BEIRUT, 7 October 2005 — The government announced plans yesterday to abolish its state security department as part of a shake-up of the security services after former powerbroker Syria’s troop pullout from Lebanon after a 29-year presence.
The move came as officials aimed to fill the intelligence vacuum left when Lebanon’s three ex-security chiefs and the presidential guard chief were charged in a UN probe into the February killing of former premier Rafiq Hariri.
Information Minister Ghazi Aridi said that Gen. Elias Keikati had been named as interim head of state security and would serve until the department was eliminated, but gave no further details.
Aridi had said earlier in the week that a new head of state security would be named.

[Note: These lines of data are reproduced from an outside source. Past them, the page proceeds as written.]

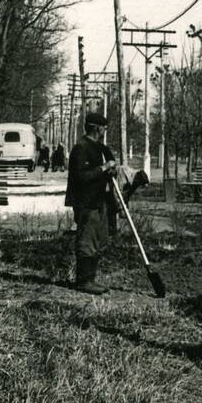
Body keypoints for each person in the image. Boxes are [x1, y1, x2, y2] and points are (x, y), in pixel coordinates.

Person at [65, 113, 117, 294]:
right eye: (103, 128)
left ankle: (90, 279)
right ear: (97, 128)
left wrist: (110, 171)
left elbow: (103, 172)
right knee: (87, 240)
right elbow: (81, 176)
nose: (104, 131)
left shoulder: (98, 148)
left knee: (98, 240)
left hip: (98, 199)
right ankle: (83, 281)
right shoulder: (81, 148)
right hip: (85, 201)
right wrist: (103, 168)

The aides to President Emile Lahoud arrested in September were his guard chief Mustafa Hamdan, ex-internal security head Ali Al-Hage, former army intelligence director Raymond Azar and general security chief Jamil Al-Sayed.

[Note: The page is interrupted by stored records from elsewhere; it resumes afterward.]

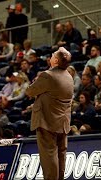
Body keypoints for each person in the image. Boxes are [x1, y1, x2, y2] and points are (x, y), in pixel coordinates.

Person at [25, 47, 74, 180]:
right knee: (61, 155)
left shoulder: (48, 75)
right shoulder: (69, 76)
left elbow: (29, 91)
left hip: (47, 121)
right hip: (62, 122)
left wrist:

They were pivotal elements of the security apparatus installed by Syria, which in April ended its military presence in its smaller neighbor amid local and international outcry over Hariri’s assassination.

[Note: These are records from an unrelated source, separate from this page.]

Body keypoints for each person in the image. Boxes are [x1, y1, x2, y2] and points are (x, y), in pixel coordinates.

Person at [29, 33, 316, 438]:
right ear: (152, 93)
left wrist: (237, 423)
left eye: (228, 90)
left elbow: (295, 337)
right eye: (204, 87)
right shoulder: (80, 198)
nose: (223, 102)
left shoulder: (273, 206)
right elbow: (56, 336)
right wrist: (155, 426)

Damascus has consistently denied any involvement in a series of bomb blasts that have targeted prominent anti-Syrian politicians and journalists since Hariri’s death.
The Lebanese government is hoping to stop the wave of killings with a reorganized security establishment.
Lebanon named a new general security director, army chief of staff and head of the superior justice council following an extraordinary Cabinet meeting on Tuesday.
The government also decided at its meeting yesterday to set up a new department at the Labor Ministry for Syrian workers in Lebanon, the information minister told reporters.
“It’s only a measure to organize the stay of the Syrian workers so to provide them with better security,” Aridi said.
Damascus has demanded compensation from Beirut for workers it says were targeted in Lebanon, alleging that a number of its workers were attacked and forced to flee after Hariri was killed.
Before Syria’s army pullout, between 300,000 and 400,000 Syrian laborers were employed in Lebanon, mostly in construction and agriculture, but the figure has since dropped sharply.
In parliamentary debate on Wednesday night, Prime Minister Fuad Siniora defended his government’s decision to seek US and French assistance in the hunt for Hariri’s killers.